The National POLST Paradigm has two pages that provide charts and additional information: POLST & Advance Directives and POLST & Advance Care Planning.
Q: States have been and will be attempting statewide registries. What is the value of a state POLST registry for patients and providers across the care continuum?
A: Three reasons statewide registries are valuable:
(1) They provide a pathway for emergency personnel to know what treatments a patient wanted even if the patient doesn’t have their POLST form available. Without a registry, emergency personnel must have a paper document (original, copy or fax) in order to follow POLST form orders; this puts the burden on the patient (a seriously ill or frail person) to keep his/her POLST form with them at all times. With a registry, emergency personnel can make a call and get medical orders over the phone.
(2) For states with a mandate to submit a POLST form to the registry, registries can serve as a “single source of truth”, meaning that they hold the most current version of a patient’s POLST form. Without a registry, different facilities may have different versions of a POLST form if the patient receives care in multiple places and doesn’t share updated versions of his/her POLST form.
(3) They provide opportunities for quality assurance activities, giving leaders an opportunity to review how the POLST Paradigm is being used within the state (or a facility) and how the form is being used. This information can be used to improve POLST Programs at the state and national levels.
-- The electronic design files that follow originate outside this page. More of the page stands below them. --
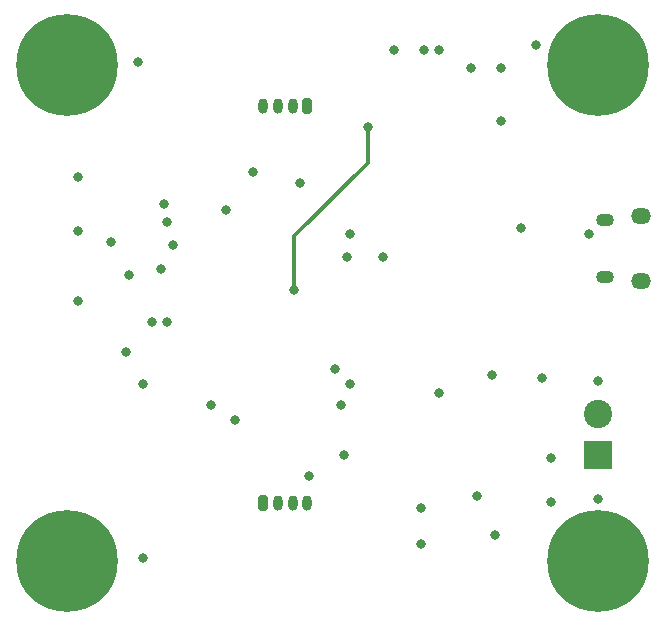
<source format=gbr>
%TF.GenerationSoftware,KiCad,Pcbnew,(6.0.7)*%
%TF.CreationDate,2022-09-22T19:59:32-07:00*%
%TF.ProjectId,STM32F4_rev2,53544d33-3246-4345-9f72-6576322e6b69,rev?*%
%TF.SameCoordinates,Original*%
%TF.FileFunction,Copper,L4,Bot*%
%TF.FilePolarity,Positive*%
%FSLAX46Y46*%
G04 Gerber Fmt 4.6, Leading zero omitted, Abs format (unit mm)*
G04 Created by KiCad (PCBNEW (6.0.7)) date 2022-09-22 19:59:32*
%MOMM*%
%LPD*%
G01*
G04 APERTURE LIST*
G04 Aperture macros list*
%AMRoundRect*
0 Rectangle with rounded corners*
0 $1 Rounding radius*
0 $2 $3 $4 $5 $6 $7 $8 $9 X,Y pos of 4 corners*
0 Add a 4 corners polygon primitive as box body*
4,1,4,$2,$3,$4,$5,$6,$7,$8,$9,$2,$3,0*
0 Add four circle primitives for the rounded corners*
1,1,$1+$1,$2,$3*
1,1,$1+$1,$4,$5*
1,1,$1+$1,$6,$7*
1,1,$1+$1,$8,$9*
0 Add four rect primitives between the rounded corners*
20,1,$1+$1,$2,$3,$4,$5,0*
20,1,$1+$1,$4,$5,$6,$7,0*
20,1,$1+$1,$6,$7,$8,$9,0*
20,1,$1+$1,$8,$9,$2,$3,0*%
G04 Aperture macros list end*
%TA.AperFunction,ComponentPad*%
%ADD10C,0.900000*%
%TD*%
%TA.AperFunction,ComponentPad*%
%ADD11C,8.600000*%
%TD*%
%TA.AperFunction,ComponentPad*%
%ADD12RoundRect,0.200000X0.200000X0.450000X-0.200000X0.450000X-0.200000X-0.450000X0.200000X-0.450000X0*%
%TD*%
%TA.AperFunction,ComponentPad*%
%ADD13O,0.800000X1.300000*%
%TD*%
%TA.AperFunction,ComponentPad*%
%ADD14O,1.700000X1.350000*%
%TD*%
%TA.AperFunction,ComponentPad*%
%ADD15O,1.500000X1.100000*%
%TD*%
%TA.AperFunction,ComponentPad*%
%ADD16RoundRect,0.200000X-0.200000X-0.450000X0.200000X-0.450000X0.200000X0.450000X-0.200000X0.450000X0*%
%TD*%
%TA.AperFunction,ComponentPad*%
%ADD17R,2.400000X2.400000*%
%TD*%
%TA.AperFunction,ComponentPad*%
%ADD18C,2.400000*%
%TD*%
%TA.AperFunction,ViaPad*%
%ADD19C,0.800000*%
%TD*%
%TA.AperFunction,Conductor*%
%ADD20C,0.300000*%
%TD*%
G04 APERTURE END LIST*
D10*
%TO.P,H2,1,1*%
%TO.N,GND*%
X115250000Y-107225000D03*
X112025000Y-104000000D03*
X112969581Y-101719581D03*
X117530419Y-101719581D03*
X115250000Y-100775000D03*
X117530419Y-106280419D03*
X112969581Y-106280419D03*
X118475000Y-104000000D03*
D11*
X115250000Y-104000000D03*
%TD*%
D12*
%TO.P,J3,1,Pin_1*%
%TO.N,+3.3V*%
X90625000Y-65450000D03*
D13*
%TO.P,J3,2,Pin_2*%
%TO.N,I2C1_SCL*%
X89375000Y-65450000D03*
%TO.P,J3,3,Pin_3*%
%TO.N,I2C1_SDA*%
X88125000Y-65450000D03*
%TO.P,J3,4,Pin_4*%
%TO.N,GND*%
X86875000Y-65450000D03*
%TD*%
D14*
%TO.P,J5,6,Shield*%
%TO.N,unconnected-(J5-Pad6)*%
X118865000Y-80255000D03*
D15*
X115865000Y-75105000D03*
D14*
X118865000Y-74795000D03*
D15*
X115865000Y-79945000D03*
%TD*%
D10*
%TO.P,H3,1,1*%
%TO.N,GND*%
X70250000Y-65225000D03*
X67969581Y-64280419D03*
D11*
X70250000Y-62000000D03*
D10*
X72530419Y-59719581D03*
X73475000Y-62000000D03*
X72530419Y-64280419D03*
X70250000Y-58775000D03*
X67969581Y-59719581D03*
X67025000Y-62000000D03*
%TD*%
D16*
%TO.P,J4,1,Pin_1*%
%TO.N,+3.3V*%
X86875000Y-99050000D03*
D13*
%TO.P,J4,2,Pin_2*%
%TO.N,USART3_TX*%
X88125000Y-99050000D03*
%TO.P,J4,3,Pin_3*%
%TO.N,USART3_RX*%
X89375000Y-99050000D03*
%TO.P,J4,4,Pin_4*%
%TO.N,GND*%
X90625000Y-99050000D03*
%TD*%
D17*
%TO.P,J1,1,Pin_1*%
%TO.N,+12V*%
X115250000Y-95000000D03*
D18*
%TO.P,J1,2,Pin_2*%
%TO.N,GND*%
X115250000Y-91500000D03*
%TD*%
D10*
%TO.P,H4,1,1*%
%TO.N,GND*%
X112969581Y-64280419D03*
X115250000Y-65225000D03*
X112969581Y-59719581D03*
X112025000Y-62000000D03*
X117530419Y-59719581D03*
D11*
X115250000Y-62000000D03*
D10*
X118475000Y-62000000D03*
X115250000Y-58775000D03*
X117530419Y-64280419D03*
%TD*%
D11*
%TO.P,H1,1,1*%
%TO.N,GND*%
X70250000Y-104000000D03*
D10*
X67969581Y-101719581D03*
X67025000Y-104000000D03*
X70250000Y-100775000D03*
X70250000Y-107225000D03*
X67969581Y-106280419D03*
X72530419Y-101719581D03*
X72530419Y-106280419D03*
X73475000Y-104000000D03*
%TD*%
D19*
%TO.N,NRST*%
X95750000Y-67250000D03*
X89500000Y-81000000D03*
%TO.N,GND*%
X101750000Y-60750000D03*
X76250000Y-61750000D03*
X76750000Y-103750000D03*
X97000000Y-78250000D03*
X94250000Y-76250000D03*
X76750000Y-89000000D03*
X77500000Y-83750000D03*
X78750000Y-83750000D03*
X82499478Y-90739668D03*
X94250000Y-89000000D03*
X93500000Y-90750000D03*
X90750000Y-96750000D03*
X100250000Y-102500000D03*
X100250000Y-99500000D03*
X105000000Y-98500000D03*
X115250000Y-98750000D03*
X111250000Y-99000000D03*
X111250000Y-95250000D03*
X101750000Y-89750000D03*
X106250000Y-88250000D03*
X110500000Y-88500000D03*
X115250000Y-88750000D03*
X108750000Y-75750000D03*
X114500000Y-76250000D03*
X110000000Y-60250000D03*
X107000000Y-62250000D03*
%TO.N,+3.3V*%
X104500000Y-62250000D03*
%TO.N,GND*%
X100500000Y-60750000D03*
X83750000Y-74250000D03*
X78500000Y-73750000D03*
X79250000Y-77250000D03*
X71250000Y-82000000D03*
X75500000Y-79750000D03*
X74000000Y-77000000D03*
X71250000Y-76000000D03*
%TO.N,+3.3V*%
X78750000Y-75250000D03*
X94000000Y-78250000D03*
X90000000Y-72000000D03*
X86000000Y-71000000D03*
X78250000Y-79250000D03*
X75250000Y-86250000D03*
X84500000Y-92000000D03*
X93000000Y-87750000D03*
X93750000Y-95000000D03*
X106500000Y-101750000D03*
X107000000Y-66750000D03*
%TO.N,GND*%
X98000000Y-60750000D03*
%TO.N,+3.3V*%
X71250000Y-71500000D03*
%TD*%
D20*
%TO.N,NRST*%
X89500000Y-76500000D02*
X89500000Y-81000000D01*
X95750000Y-67250000D02*
X95750000Y-70250000D01*
X95750000Y-70250000D02*
X89500000Y-76500000D01*
%TD*%
M02*

</source>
Q: Are there plans for a nationwide POLST form that could be used to standardize POLST documentation across the country?
A: Yes, although it will be a challenge because many state POLST forms have language required to be in the form in state statute or the form language is under the control of the state department of health. In the meantime, the National POLST Paradigm encourages states to create forms similar enough to allow for reciprocity across state lines (ensuring a patient’s POLST form can be honored wherever they are during an emergency regardless of what state form they have), through its endorsement standards for POLST forms.
Amy Vandenbroucke, JD is the Executive Director of the National POLST Paradigm.